## [Task description]
Reproduce each of the lines below exactly, keeping their order and leaving out none of them.

## [Available records]

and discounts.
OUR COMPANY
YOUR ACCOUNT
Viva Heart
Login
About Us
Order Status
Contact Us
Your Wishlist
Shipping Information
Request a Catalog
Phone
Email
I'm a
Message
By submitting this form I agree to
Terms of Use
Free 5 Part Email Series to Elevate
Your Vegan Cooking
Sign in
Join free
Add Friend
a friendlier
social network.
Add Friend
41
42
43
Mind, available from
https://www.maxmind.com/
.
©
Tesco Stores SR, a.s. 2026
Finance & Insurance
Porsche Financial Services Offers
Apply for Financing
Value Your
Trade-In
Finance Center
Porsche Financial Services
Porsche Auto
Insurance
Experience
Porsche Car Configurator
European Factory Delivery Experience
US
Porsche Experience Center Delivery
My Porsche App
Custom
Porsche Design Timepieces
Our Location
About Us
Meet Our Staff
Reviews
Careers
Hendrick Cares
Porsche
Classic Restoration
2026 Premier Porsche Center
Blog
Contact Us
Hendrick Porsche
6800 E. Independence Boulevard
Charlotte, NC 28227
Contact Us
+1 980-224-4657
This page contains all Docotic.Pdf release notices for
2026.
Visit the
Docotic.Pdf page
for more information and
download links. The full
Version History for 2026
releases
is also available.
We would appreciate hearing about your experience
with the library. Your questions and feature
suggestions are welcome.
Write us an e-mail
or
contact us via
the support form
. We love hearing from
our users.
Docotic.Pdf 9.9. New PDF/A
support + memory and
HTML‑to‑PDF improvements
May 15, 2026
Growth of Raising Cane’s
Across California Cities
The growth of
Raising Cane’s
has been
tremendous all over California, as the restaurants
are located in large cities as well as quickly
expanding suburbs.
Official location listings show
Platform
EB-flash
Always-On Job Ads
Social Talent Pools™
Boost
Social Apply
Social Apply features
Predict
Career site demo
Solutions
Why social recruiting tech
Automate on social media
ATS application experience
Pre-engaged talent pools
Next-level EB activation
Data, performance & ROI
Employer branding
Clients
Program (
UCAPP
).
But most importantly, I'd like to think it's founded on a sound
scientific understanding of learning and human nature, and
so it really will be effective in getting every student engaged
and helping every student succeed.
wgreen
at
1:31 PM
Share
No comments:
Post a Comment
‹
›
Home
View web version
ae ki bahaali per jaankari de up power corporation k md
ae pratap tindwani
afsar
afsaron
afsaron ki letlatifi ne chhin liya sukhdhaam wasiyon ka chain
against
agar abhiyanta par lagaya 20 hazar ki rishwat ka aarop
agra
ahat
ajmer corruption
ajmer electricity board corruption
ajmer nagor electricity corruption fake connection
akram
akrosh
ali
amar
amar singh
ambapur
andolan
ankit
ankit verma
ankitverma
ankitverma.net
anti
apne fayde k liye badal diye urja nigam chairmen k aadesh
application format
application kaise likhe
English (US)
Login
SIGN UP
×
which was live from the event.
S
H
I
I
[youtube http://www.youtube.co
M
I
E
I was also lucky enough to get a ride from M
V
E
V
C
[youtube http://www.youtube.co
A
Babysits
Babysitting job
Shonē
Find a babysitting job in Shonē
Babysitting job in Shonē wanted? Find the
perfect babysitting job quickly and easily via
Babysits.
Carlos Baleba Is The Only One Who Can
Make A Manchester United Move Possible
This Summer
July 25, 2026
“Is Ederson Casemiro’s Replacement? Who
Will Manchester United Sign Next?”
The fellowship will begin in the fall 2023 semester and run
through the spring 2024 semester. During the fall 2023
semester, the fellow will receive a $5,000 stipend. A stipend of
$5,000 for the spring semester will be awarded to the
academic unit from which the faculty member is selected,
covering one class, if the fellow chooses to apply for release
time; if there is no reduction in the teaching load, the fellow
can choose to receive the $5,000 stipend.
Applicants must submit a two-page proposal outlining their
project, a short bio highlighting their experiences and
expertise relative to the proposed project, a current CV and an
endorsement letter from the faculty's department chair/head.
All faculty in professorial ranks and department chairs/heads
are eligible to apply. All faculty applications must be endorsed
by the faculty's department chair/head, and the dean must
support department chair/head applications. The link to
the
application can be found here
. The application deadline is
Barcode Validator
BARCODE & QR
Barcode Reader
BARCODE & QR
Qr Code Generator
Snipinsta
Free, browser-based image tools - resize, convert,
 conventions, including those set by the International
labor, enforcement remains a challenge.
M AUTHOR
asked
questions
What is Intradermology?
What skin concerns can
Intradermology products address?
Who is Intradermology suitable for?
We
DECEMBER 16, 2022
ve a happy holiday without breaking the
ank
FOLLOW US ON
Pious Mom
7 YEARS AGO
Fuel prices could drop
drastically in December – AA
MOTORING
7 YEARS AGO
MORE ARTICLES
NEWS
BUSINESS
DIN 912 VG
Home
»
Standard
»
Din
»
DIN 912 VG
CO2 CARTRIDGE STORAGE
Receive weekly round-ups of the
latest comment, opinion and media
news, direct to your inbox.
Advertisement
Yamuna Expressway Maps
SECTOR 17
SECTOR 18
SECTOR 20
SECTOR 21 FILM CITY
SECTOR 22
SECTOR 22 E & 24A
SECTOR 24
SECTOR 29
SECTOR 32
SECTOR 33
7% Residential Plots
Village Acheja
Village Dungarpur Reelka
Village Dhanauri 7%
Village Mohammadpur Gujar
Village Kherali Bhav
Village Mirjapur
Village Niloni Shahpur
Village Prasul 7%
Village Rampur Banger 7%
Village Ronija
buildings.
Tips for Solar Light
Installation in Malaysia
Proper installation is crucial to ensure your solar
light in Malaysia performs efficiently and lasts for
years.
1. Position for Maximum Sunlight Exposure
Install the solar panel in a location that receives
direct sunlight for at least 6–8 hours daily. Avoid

## [Result]
and discounts.
OUR COMPANY
YOUR ACCOUNT
Viva Heart
Login
About Us
Order Status
Contact Us
Your Wishlist
Shipping Information
Request a Catalog
Phone
Email
I'm a
Message
By submitting this form I agree to
Terms of Use
Free 5 Part Email Series to Elevate
Your Vegan Cooking
Sign in
Join free
Add Friend
a friendlier
social network.
Add Friend
41
42
43
Mind, available from
https://www.maxmind.com/
.
©
Tesco Stores SR, a.s. 2026
Finance & Insurance
Porsche Financial Services Offers
Apply for Financing
Value Your
Trade-In
Finance Center
Porsche Financial Services
Porsche Auto
Insurance
Experience
Porsche Car Configurator
European Factory Delivery Experience
US
Porsche Experience Center Delivery
My Porsche App
Custom
Porsche Design Timepieces
Our Location
About Us
Meet Our Staff
Reviews
Careers
Hendrick Cares
Porsche
Classic Restoration
2026 Premier Porsche Center
Blog
Contact Us
Hendrick Porsche
6800 E. Independence Boulevard
Charlotte, NC 28227
Contact Us
+1 980-224-4657
This page contains all Docotic.Pdf release notices for
2026.
Visit the
Docotic.Pdf page
for more information and
download links. The full
Version History for 2026
releases
is also available.
We would appreciate hearing about your experience
with the library. Your questions and feature
suggestions are welcome.
Write us an e-mail
or
contact us via
the support form
. We love hearing from
our users.
Docotic.Pdf 9.9. New PDF/A
support + memory and
HTML‑to‑PDF improvements
May 15, 2026
Growth of Raising Cane’s
Across California Cities
The growth of
Raising Cane’s
has been
tremendous all over California, as the restaurants
are located in large cities as well as quickly
expanding suburbs.
Official location listings show
Platform
EB-flash
Always-On Job Ads
Social Talent Pools™
Boost
Social Apply
Social Apply features
Predict
Career site demo
Solutions
Why social recruiting tech
Automate on social media
ATS application experience
Pre-engaged talent pools
Next-level EB activation
Data, performance & ROI
Employer branding
Clients
Program (
UCAPP
).
But most importantly, I'd like to think it's founded on a sound
scientific understanding of learning and human nature, and
so it really will be effective in getting every student engaged
and helping every student succeed.
wgreen
at
1:31 PM
Share
No comments:
Post a Comment
‹
›
Home
View web version
ae ki bahaali per jaankari de up power corporation k md
ae pratap tindwani
afsar
afsaron
afsaron ki letlatifi ne chhin liya sukhdhaam wasiyon ka chain
against
agar abhiyanta par lagaya 20 hazar ki rishwat ka aarop
agra
ahat
ajmer corruption
ajmer electricity board corruption
ajmer nagor electricity corruption fake connection
akram
akrosh
ali
amar
amar singh
ambapur
andolan
ankit
ankit verma
ankitverma
ankitverma.net
anti
apne fayde k liye badal diye urja nigam chairmen k aadesh
application format
application kaise likhe
English (US)
Login
SIGN UP
×
which was live from the event.
S
H
I
I
[youtube http://www.youtube.co
M
I
E
I was also lucky enough to get a ride from M
V
E
V
C
[youtube http://www.youtube.co
A
Babysits
Babysitting job
Shonē
Find a babysitting job in Shonē
Babysitting job in Shonē wanted? Find the
perfect babysitting job quickly and easily via
Babysits.
Carlos Baleba Is The Only One Who Can
Make A Manchester United Move Possible
This Summer
July 25, 2026
“Is Ederson Casemiro’s Replacement? Who
Will Manchester United Sign Next?”
The fellowship will begin in the fall 2023 semester and run
through the spring 2024 semester. During the fall 2023
semester, the fellow will receive a $5,000 stipend. A stipend of
$5,000 for the spring semester will be awarded to the
academic unit from which the faculty member is selected,
covering one class, if the fellow chooses to apply for release
time; if there is no reduction in the teaching load, the fellow
can choose to receive the $5,000 stipend.
Applicants must submit a two-page proposal outlining their
project, a short bio highlighting their experiences and
expertise relative to the proposed project, a current CV and an
endorsement letter from the faculty's department chair/head.
All faculty in professorial ranks and department chairs/heads
are eligible to apply. All faculty applications must be endorsed
by the faculty's department chair/head, and the dean must
support department chair/head applications. The link to
the
application can be found here
. The application deadline is
Barcode Validator
BARCODE & QR
Barcode Reader
BARCODE & QR
Qr Code Generator
Snipinsta
Free, browser-based image tools - resize, convert,
 conventions, including those set by the International
labor, enforcement remains a challenge.
M AUTHOR
asked
questions
What is Intradermology?
What skin concerns can
Intradermology products address?
Who is Intradermology suitable for?
We
DECEMBER 16, 2022
ve a happy holiday without breaking the
ank
FOLLOW US ON
Pious Mom
7 YEARS AGO
Fuel prices could drop
drastically in December – AA
MOTORING
7 YEARS AGO
MORE ARTICLES
NEWS
BUSINESS
DIN 912 VG
Home
»
Standard
»
Din
»
DIN 912 VG
CO2 CARTRIDGE STORAGE
Receive weekly round-ups of the
latest comment, opinion and media
news, direct to your inbox.
Advertisement
Yamuna Expressway Maps
SECTOR 17
SECTOR 18
SECTOR 20
SECTOR 21 FILM CITY
SECTOR 22
SECTOR 22 E & 24A
SECTOR 24
SECTOR 29
SECTOR 32
SECTOR 33
7% Residential Plots
Village Acheja
Village Dungarpur Reelka
Village Dhanauri 7%
Village Mohammadpur Gujar
Village Kherali Bhav
Village Mirjapur
Village Niloni Shahpur
Village Prasul 7%
Village Rampur Banger 7%
Village Ronija
buildings.
Tips for Solar Light
Installation in Malaysia
Proper installation is crucial to ensure your solar
light in Malaysia performs efficiently and lasts for
years.
1. Position for Maximum Sunlight Exposure
Install the solar panel in a location that receives
direct sunlight for at least 6–8 hours daily. Avoid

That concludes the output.